Excerpted data below:
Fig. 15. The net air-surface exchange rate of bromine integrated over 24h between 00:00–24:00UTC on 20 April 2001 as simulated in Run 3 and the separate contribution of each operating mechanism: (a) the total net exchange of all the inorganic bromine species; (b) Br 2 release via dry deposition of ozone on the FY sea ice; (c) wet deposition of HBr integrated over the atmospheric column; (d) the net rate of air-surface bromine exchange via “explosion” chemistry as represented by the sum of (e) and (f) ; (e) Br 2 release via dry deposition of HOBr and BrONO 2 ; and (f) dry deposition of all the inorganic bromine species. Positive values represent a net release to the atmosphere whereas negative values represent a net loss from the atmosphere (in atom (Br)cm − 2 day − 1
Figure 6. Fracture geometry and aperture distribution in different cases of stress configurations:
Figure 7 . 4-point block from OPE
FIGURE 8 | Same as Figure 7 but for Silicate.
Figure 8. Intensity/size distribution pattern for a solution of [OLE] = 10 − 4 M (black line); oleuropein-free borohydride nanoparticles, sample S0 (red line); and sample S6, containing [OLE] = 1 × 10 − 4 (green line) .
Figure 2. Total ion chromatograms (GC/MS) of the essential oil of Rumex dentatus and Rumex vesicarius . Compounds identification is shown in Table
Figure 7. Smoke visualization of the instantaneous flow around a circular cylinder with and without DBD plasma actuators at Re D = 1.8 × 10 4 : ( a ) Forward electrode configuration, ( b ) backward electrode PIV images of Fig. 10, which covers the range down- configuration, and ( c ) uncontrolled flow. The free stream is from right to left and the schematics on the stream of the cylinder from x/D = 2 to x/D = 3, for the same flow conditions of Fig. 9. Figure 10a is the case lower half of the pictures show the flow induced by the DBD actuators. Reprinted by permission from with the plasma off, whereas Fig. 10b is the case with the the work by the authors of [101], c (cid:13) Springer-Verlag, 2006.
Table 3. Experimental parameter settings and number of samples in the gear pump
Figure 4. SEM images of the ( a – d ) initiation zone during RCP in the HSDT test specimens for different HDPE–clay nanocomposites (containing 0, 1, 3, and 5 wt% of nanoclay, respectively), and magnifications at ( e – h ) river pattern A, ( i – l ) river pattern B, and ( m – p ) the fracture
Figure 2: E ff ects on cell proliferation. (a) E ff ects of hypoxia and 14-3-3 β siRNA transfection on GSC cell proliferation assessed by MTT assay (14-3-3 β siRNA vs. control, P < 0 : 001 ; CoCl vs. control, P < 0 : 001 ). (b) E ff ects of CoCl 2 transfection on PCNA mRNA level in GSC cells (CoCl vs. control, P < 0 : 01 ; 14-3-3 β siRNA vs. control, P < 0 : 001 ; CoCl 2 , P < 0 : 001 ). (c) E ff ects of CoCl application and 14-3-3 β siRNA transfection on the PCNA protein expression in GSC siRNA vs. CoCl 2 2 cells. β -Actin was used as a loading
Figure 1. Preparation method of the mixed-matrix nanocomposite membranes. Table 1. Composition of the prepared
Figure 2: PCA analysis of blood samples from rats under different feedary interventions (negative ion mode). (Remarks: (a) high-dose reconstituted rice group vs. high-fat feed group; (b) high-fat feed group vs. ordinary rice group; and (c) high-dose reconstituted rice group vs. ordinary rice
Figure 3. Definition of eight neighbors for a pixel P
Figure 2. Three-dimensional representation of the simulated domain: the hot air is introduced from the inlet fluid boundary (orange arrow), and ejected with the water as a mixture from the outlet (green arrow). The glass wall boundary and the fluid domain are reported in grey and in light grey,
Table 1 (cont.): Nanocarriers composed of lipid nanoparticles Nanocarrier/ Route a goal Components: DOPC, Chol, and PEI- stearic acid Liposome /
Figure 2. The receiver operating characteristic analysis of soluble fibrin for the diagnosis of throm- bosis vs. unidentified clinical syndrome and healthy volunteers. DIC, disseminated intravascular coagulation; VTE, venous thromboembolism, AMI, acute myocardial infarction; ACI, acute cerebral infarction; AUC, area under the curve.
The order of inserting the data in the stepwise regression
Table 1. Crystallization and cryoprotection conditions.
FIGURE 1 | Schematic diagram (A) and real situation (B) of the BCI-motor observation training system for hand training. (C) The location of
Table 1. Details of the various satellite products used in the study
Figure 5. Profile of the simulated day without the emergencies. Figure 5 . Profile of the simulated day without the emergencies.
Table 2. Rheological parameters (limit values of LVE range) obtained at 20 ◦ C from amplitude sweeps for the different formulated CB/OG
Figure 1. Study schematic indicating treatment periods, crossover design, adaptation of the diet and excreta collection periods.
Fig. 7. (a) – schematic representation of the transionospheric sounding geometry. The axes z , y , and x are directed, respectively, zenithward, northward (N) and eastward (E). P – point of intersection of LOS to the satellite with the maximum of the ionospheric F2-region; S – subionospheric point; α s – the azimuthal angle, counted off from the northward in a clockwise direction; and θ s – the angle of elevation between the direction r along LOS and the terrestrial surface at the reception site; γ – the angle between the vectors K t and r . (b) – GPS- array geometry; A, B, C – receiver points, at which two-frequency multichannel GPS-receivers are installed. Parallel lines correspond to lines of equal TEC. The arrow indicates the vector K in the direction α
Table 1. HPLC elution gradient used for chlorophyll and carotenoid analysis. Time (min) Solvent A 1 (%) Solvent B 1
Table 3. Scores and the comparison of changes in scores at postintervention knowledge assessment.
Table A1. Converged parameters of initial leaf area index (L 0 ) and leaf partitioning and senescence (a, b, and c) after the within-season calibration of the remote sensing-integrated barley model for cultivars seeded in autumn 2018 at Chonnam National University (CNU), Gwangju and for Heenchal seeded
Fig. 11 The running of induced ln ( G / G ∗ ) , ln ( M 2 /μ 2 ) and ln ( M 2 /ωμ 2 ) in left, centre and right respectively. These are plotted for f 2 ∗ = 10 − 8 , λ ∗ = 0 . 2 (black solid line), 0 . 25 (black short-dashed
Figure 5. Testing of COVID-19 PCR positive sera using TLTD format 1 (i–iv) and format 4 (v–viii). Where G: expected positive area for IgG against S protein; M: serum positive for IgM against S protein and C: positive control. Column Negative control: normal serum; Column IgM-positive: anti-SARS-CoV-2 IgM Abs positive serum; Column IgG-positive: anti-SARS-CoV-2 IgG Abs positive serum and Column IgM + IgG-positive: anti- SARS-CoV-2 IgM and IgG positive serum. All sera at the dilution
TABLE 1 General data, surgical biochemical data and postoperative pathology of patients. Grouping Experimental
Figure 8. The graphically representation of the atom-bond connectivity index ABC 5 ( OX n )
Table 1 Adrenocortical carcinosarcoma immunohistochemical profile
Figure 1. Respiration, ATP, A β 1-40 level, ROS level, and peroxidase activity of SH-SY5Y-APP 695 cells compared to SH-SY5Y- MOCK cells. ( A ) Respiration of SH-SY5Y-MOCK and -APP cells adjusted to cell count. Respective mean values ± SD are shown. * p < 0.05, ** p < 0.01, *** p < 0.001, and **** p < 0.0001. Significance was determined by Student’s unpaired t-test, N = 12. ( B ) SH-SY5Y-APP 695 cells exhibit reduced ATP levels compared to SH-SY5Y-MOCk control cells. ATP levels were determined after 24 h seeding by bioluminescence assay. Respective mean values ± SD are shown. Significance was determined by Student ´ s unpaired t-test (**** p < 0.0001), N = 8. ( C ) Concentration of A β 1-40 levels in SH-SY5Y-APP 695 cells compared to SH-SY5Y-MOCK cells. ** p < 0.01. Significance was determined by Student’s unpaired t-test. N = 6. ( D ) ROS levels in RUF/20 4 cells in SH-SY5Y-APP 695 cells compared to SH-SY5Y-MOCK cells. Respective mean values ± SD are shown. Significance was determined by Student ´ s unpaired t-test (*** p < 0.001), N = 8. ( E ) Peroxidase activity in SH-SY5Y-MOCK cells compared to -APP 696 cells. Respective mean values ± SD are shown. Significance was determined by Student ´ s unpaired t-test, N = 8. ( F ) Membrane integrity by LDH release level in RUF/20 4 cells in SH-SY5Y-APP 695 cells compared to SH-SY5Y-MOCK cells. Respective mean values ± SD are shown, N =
End of Excerpted data.
__Your goal__
Only the lines from the one containing "TABLE 1 General" through the final line of the data belong in the answer, repeated exactly.

__Task answer__
TABLE 1 General data, surgical biochemical data and postoperative pathology of patients. Grouping Experimental
Figure 8. The graphically representation of the atom-bond connectivity index ABC 5 ( OX n )
Table 1 Adrenocortical carcinosarcoma immunohistochemical profile
Figure 1. Respiration, ATP, A β 1-40 level, ROS level, and peroxidase activity of SH-SY5Y-APP 695 cells compared to SH-SY5Y- MOCK cells. ( A ) Respiration of SH-SY5Y-MOCK and -APP cells adjusted to cell count. Respective mean values ± SD are shown. * p < 0.05, ** p < 0.01, *** p < 0.001, and **** p < 0.0001. Significance was determined by Student’s unpaired t-test, N = 12. ( B ) SH-SY5Y-APP 695 cells exhibit reduced ATP levels compared to SH-SY5Y-MOCk control cells. ATP levels were determined after 24 h seeding by bioluminescence assay. Respective mean values ± SD are shown. Significance was determined by Student ´ s unpaired t-test (**** p < 0.0001), N = 8. ( C ) Concentration of A β 1-40 levels in SH-SY5Y-APP 695 cells compared to SH-SY5Y-MOCK cells. ** p < 0.01. Significance was determined by Student’s unpaired t-test. N = 6. ( D ) ROS levels in RUF/20 4 cells in SH-SY5Y-APP 695 cells compared to SH-SY5Y-MOCK cells. Respective mean values ± SD are shown. Significance was determined by Student ´ s unpaired t-test (*** p < 0.001), N = 8. ( E ) Peroxidase activity in SH-SY5Y-MOCK cells compared to -APP 696 cells. Respective mean values ± SD are shown. Significance was determined by Student ´ s unpaired t-test, N = 8. ( F ) Membrane integrity by LDH release level in RUF/20 4 cells in SH-SY5Y-APP 695 cells compared to SH-SY5Y-MOCK cells. Respective mean values ± SD are shown, N =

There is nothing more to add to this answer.